§ TASK OBJECTIVE: Return, from the data below, each line that contains the word "gibt".

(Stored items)

Start of Block

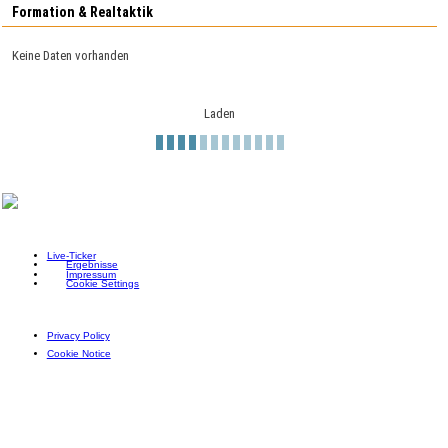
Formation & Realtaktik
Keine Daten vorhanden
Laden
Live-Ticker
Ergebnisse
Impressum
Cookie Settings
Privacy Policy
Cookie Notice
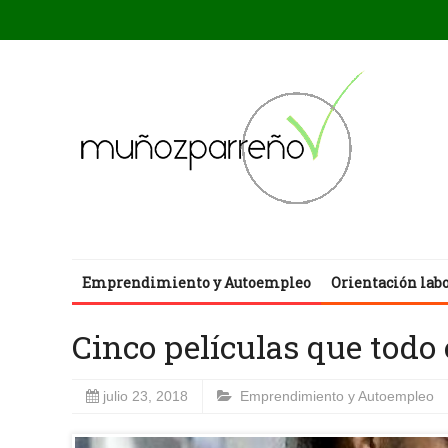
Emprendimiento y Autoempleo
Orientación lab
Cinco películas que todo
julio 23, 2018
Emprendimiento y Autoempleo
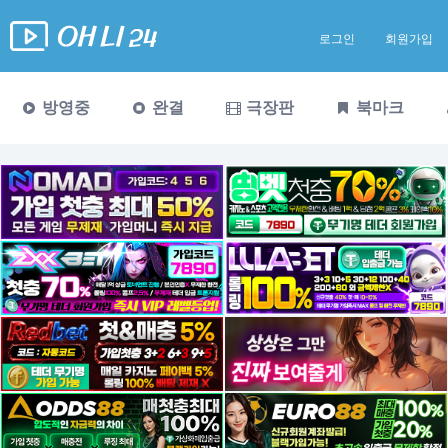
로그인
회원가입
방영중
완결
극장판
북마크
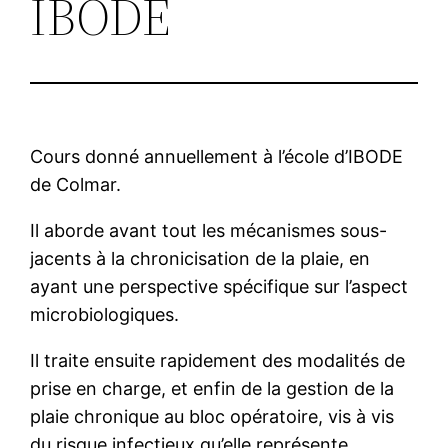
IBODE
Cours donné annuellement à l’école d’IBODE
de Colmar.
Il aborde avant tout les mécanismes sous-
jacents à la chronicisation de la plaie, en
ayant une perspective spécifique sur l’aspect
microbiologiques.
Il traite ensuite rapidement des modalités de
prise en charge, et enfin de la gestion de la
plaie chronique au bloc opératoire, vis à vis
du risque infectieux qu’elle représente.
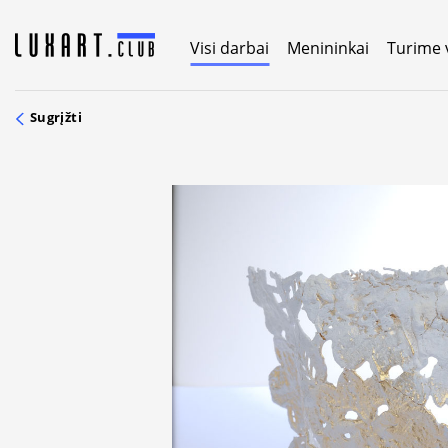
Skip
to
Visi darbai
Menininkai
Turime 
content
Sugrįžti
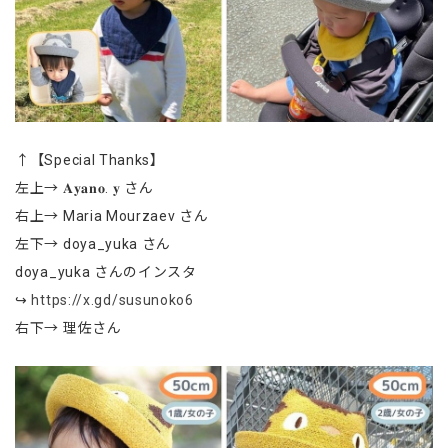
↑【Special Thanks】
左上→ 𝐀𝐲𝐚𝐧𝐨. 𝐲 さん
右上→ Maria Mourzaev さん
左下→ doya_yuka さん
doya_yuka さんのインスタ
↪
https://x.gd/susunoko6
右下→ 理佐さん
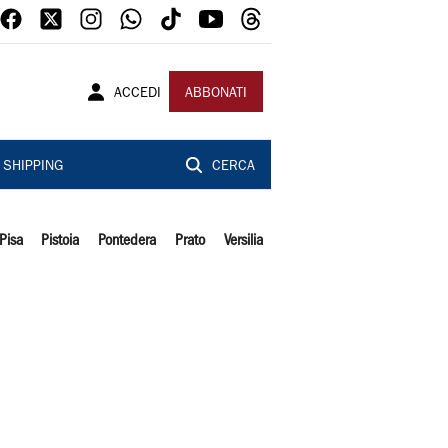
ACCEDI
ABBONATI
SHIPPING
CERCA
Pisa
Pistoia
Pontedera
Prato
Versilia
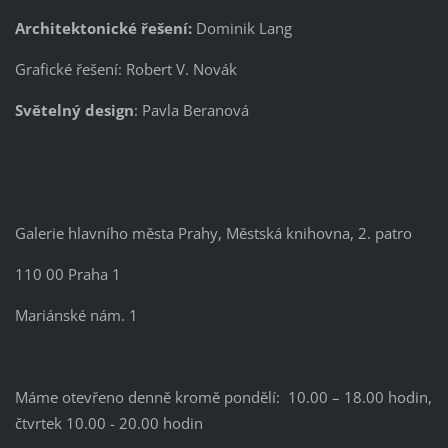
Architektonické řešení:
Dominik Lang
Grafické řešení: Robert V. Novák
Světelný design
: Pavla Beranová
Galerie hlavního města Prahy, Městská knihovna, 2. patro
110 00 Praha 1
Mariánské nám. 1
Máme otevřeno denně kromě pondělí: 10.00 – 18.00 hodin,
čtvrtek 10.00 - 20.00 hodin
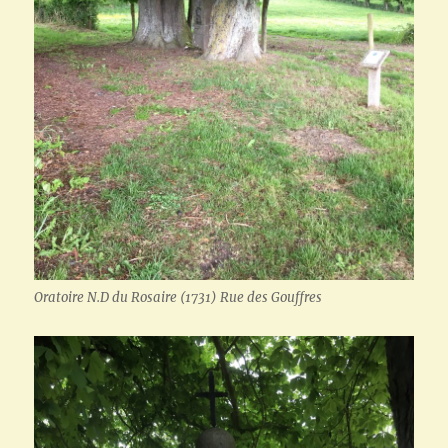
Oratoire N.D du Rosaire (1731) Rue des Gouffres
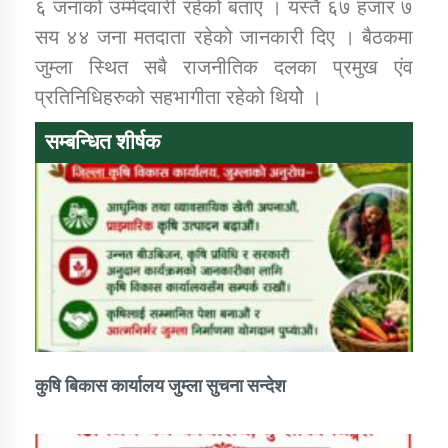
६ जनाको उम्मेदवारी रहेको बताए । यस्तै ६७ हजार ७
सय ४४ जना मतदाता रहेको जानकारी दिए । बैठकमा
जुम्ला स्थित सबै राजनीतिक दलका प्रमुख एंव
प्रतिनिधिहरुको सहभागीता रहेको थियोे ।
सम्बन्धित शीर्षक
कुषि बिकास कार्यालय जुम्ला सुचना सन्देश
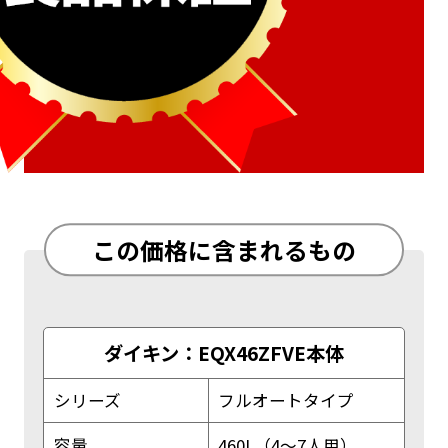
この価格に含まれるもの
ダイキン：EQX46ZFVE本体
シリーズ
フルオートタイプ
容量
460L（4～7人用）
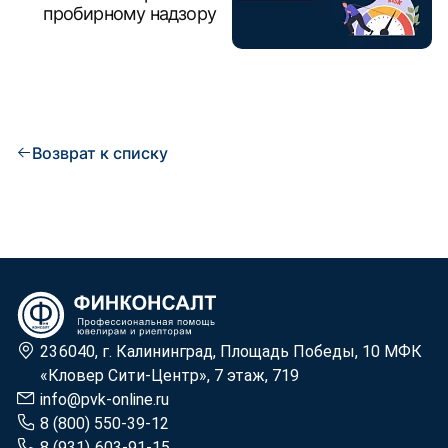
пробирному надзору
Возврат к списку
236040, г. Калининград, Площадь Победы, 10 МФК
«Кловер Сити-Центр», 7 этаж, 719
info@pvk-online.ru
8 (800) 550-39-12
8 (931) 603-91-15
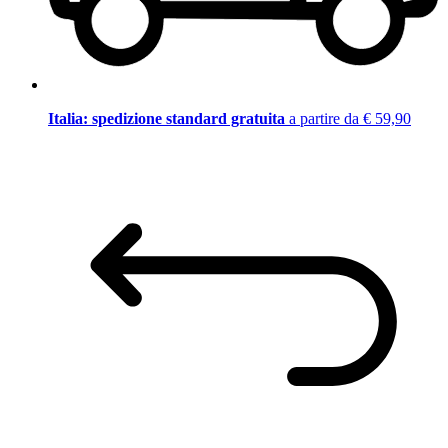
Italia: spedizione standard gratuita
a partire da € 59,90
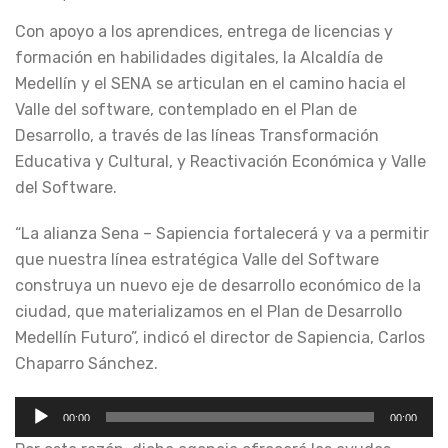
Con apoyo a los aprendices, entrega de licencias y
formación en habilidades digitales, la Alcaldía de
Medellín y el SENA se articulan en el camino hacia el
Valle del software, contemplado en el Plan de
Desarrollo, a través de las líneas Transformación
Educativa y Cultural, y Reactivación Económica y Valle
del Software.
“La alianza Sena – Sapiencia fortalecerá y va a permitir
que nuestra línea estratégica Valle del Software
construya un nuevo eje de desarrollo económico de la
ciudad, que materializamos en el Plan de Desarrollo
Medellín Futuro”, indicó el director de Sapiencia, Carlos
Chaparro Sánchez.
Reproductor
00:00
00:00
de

End of Block
Start of Block

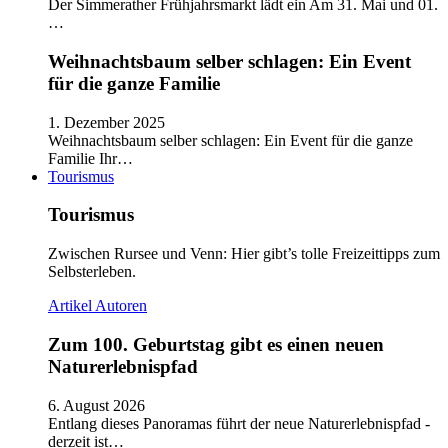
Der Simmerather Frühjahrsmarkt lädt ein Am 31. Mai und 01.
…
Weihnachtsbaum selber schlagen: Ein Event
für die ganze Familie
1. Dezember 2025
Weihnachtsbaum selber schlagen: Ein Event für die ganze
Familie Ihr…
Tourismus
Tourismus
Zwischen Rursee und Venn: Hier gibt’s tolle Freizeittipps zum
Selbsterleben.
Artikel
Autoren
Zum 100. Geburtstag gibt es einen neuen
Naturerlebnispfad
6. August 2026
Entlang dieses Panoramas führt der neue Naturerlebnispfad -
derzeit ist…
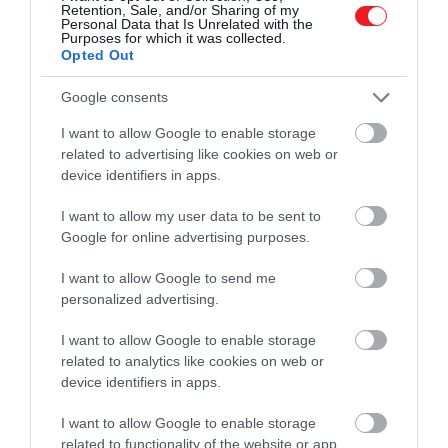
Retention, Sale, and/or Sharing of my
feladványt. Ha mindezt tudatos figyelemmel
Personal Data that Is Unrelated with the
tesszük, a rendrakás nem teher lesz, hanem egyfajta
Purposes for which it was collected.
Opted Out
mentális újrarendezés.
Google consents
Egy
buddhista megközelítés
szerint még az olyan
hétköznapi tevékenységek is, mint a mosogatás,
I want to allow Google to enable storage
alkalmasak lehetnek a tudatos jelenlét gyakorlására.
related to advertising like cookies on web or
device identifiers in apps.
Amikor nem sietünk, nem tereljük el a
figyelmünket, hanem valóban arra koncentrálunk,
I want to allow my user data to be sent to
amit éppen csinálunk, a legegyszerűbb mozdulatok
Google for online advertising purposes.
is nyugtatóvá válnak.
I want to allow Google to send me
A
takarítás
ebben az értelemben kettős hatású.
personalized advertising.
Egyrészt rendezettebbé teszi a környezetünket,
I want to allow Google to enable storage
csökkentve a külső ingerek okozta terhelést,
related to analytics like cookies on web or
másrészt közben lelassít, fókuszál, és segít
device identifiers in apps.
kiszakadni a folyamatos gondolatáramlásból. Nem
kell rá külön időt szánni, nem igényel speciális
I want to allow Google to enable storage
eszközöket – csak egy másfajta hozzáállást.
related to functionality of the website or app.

End of Block

§ WRITTEN ANSWER:
Zwischen Rursee und Venn: Hier gibt’s tolle Freizeittipps zum
Zum 100. Geburtstag gibt es einen neuen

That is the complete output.